**WORK INSTRUCTION**
Every line below between the one holding "FOOL DADAZ FIRE –" and the one holding "Salvador Resino", inclusive, should be copied exactly, and no other line.

(Collected data)
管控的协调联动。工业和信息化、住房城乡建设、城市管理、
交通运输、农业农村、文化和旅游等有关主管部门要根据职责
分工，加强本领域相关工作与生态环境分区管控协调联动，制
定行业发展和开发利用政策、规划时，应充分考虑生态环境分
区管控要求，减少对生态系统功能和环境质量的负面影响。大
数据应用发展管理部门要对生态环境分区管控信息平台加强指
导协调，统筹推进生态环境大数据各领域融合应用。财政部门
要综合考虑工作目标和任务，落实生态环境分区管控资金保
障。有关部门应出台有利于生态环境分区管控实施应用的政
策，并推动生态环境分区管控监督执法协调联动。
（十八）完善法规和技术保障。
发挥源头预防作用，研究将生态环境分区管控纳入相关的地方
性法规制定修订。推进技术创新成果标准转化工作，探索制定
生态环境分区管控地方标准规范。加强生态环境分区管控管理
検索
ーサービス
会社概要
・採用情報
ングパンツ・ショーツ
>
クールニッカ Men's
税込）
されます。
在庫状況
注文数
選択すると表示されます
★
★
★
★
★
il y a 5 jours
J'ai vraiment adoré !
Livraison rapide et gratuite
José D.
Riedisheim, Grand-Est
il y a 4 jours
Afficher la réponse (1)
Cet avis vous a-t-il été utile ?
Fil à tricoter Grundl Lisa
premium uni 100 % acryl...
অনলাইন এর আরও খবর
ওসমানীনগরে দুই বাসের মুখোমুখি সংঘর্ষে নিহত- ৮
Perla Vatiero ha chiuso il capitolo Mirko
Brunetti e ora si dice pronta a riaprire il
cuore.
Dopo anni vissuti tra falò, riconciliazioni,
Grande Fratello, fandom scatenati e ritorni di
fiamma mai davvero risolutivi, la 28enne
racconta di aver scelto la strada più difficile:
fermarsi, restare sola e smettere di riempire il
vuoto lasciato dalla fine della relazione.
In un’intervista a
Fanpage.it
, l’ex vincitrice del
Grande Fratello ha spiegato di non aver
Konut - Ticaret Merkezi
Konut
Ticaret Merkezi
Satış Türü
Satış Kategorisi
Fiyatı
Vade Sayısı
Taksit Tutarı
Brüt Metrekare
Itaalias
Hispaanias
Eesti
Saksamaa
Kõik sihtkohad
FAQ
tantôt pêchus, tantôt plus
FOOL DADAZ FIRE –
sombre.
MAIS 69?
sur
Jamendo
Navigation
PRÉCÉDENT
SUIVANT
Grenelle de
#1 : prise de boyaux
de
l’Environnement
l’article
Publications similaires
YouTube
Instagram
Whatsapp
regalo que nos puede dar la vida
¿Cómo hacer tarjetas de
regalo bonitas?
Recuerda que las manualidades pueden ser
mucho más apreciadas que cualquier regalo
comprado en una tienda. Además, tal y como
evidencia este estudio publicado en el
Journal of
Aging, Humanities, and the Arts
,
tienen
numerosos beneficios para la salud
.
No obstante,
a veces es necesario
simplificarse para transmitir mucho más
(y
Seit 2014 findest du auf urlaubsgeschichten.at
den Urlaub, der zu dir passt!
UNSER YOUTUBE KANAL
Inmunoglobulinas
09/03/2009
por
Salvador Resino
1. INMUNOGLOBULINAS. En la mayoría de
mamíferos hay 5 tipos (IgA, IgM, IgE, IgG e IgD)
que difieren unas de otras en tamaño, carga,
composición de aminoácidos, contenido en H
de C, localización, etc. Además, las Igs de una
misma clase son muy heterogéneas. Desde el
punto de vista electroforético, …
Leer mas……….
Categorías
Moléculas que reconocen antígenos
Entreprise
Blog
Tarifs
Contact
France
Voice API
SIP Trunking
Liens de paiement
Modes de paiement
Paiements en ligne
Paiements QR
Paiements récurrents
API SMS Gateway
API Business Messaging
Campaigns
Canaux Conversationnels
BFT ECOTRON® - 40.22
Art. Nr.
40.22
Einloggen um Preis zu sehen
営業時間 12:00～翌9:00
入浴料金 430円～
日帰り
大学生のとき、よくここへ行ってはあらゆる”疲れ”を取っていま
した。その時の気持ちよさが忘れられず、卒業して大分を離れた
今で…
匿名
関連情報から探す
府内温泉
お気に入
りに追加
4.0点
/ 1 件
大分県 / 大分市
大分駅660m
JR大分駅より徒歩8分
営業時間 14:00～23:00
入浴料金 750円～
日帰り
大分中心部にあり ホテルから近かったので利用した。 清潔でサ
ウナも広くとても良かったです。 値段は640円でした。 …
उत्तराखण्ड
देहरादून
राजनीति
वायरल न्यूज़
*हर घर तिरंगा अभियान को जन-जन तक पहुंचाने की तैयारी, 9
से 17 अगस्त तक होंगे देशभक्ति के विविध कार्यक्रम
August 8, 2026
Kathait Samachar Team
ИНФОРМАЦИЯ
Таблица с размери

**ANSWER AREA**
FOOL DADAZ FIRE –
sombre.
MAIS 69?
sur
Jamendo
Navigation
PRÉCÉDENT
SUIVANT
Grenelle de
#1 : prise de boyaux
de
l’Environnement
l’article
Publications similaires
YouTube
Instagram
Whatsapp
regalo que nos puede dar la vida
¿Cómo hacer tarjetas de
regalo bonitas?
Recuerda que las manualidades pueden ser
mucho más apreciadas que cualquier regalo
comprado en una tienda. Además, tal y como
evidencia este estudio publicado en el
Journal of
Aging, Humanities, and the Arts
,
tienen
numerosos beneficios para la salud
.
No obstante,
a veces es necesario
simplificarse para transmitir mucho más
(y
Seit 2014 findest du auf urlaubsgeschichten.at
den Urlaub, der zu dir passt!
UNSER YOUTUBE KANAL
Inmunoglobulinas
09/03/2009
por
Salvador Resino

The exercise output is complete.